でかいアーケード機は扱いが大変だから、今はこの数が限界だね。
いずれもっと良い輸送機を買えたら増やしたい所だ。
今月発売するゲームは、このフェイナルファイツ一つだ。
というのも、マルデアがこれから年末に入っていくんだよね。
イベントも用意しているし、きっと忙しくなる。
タイトルを何本も出す暇がないくらい、予定が詰まっているのだ。
Nikkendoの東京支社でも、その話が中心だった。
「マルデアの人たちは年末年始、どんな感じで過ごすんですか?」
営業部長の雑談のような問いかけだが、これも大事な市場調査だ。
「地球と同じで、みんな盛り上がります。
イベント事も多くなりますし、年の変わり目はマルデアの歴史的にも重要な瞬間です」
私の答えに、営業さんは細かくメモを取りながら次の質問を投げかける。
「では、ゲームの販売に対する影響はあると思いますか?」
「はい。年明けの日には家族にプレゼントを贈る習慣があります。
地球のクリスマスほどになるかはわかりませんが、スウィッツの需要も高まると思いますね」
「そうですか。
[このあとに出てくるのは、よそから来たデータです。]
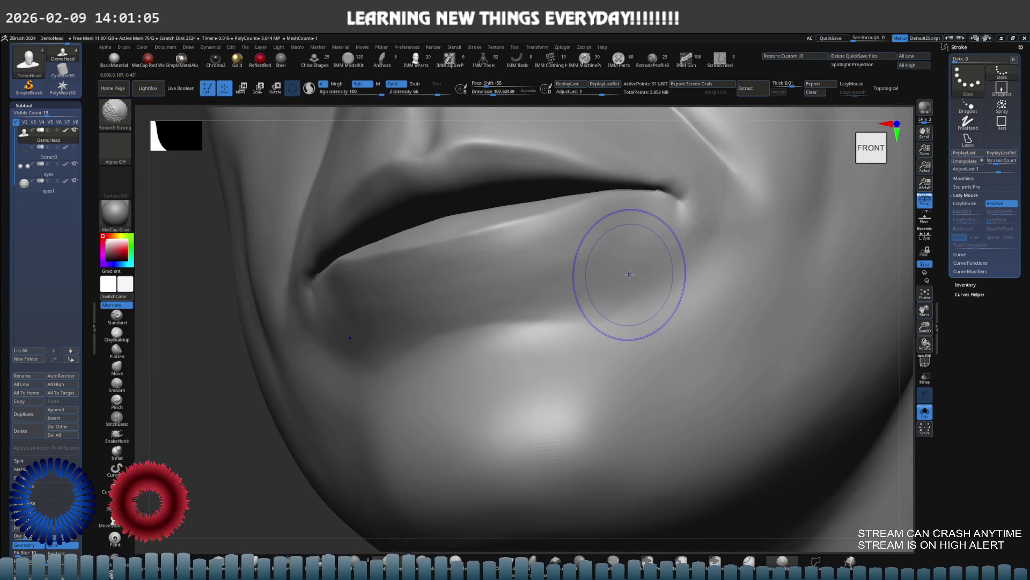
pyautogui.press('s')
pyautogui.moveTo(626, 274); pyautogui.dragTo(639, 275)
pyautogui.press('s')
ならば、来月分も前倒しでなんとか本体やソフトを多めに出荷しましょう」
営業部長はすぐに判断し、追加の手配を決めてくれた。
地球でも、クリスマスはゲームメーカーにとって最大の稼ぎ時だ。
子どもたちがプレゼントにゲーム機を欲しがり、親のサンタたちがお店を探し回る。
品薄になる事も珍しくない、最大のゲーム商戦期なのだ。
私たちは今後の販売プランや新作について話した後、夕方には会議を終えた。
今回は今までで最大となる五万五千台のスウィッツを用意してもらった。
その他にソフトや周辺機器を詰め込み、普通ならいつもは旅の終わりという所なんだけど。
今回は最後にもう一つだけ、日本での用事がある。
何しろ今は、日本では十二月の三十一日だ。
マルデアではまだ、年末の一週間前くらい。地球とは少しズレがある。
なので、私は地球の年末イベントに一つだけ参加してみる事にした。
というのも、以前から親友のゲンが言ってたんだよね。
『お前、日本のテレビに出ないのか? 奈良のおばちゃんも見たがってるぞ』
メディアの露出に関しては、現状では控えておこうと考えていた。
でも母が喜ぶなら、年末に一回くらいはテレビ番組に出てもいいんじゃないかな。
そう思った。
テレビ局からの出演オファーは国連宛てに山ほど来てたし、私は何に出るか考えてみた。
ただ日本のテレビと言うとやっぱり私は、前世の1995年までしか見てないわけで。
『笑っちゃイイとも』くらいしか知らないし、それももう終わったらしいんだよ。
さすがにタムリさんもお年だろうからね……。
じゃあ何に出ればいいんだろうと少しだけ悩んだ後。
私はある特別番組からの依頼を見て即決した。
やっぱり、私と言えばゲーム。
ゲームと言えば私なのである。
テレビに出るにしても、ゲーム関係の番組がいい。
そんなわけで私を乗せた車は一路、とあるテレビ局へと向かった。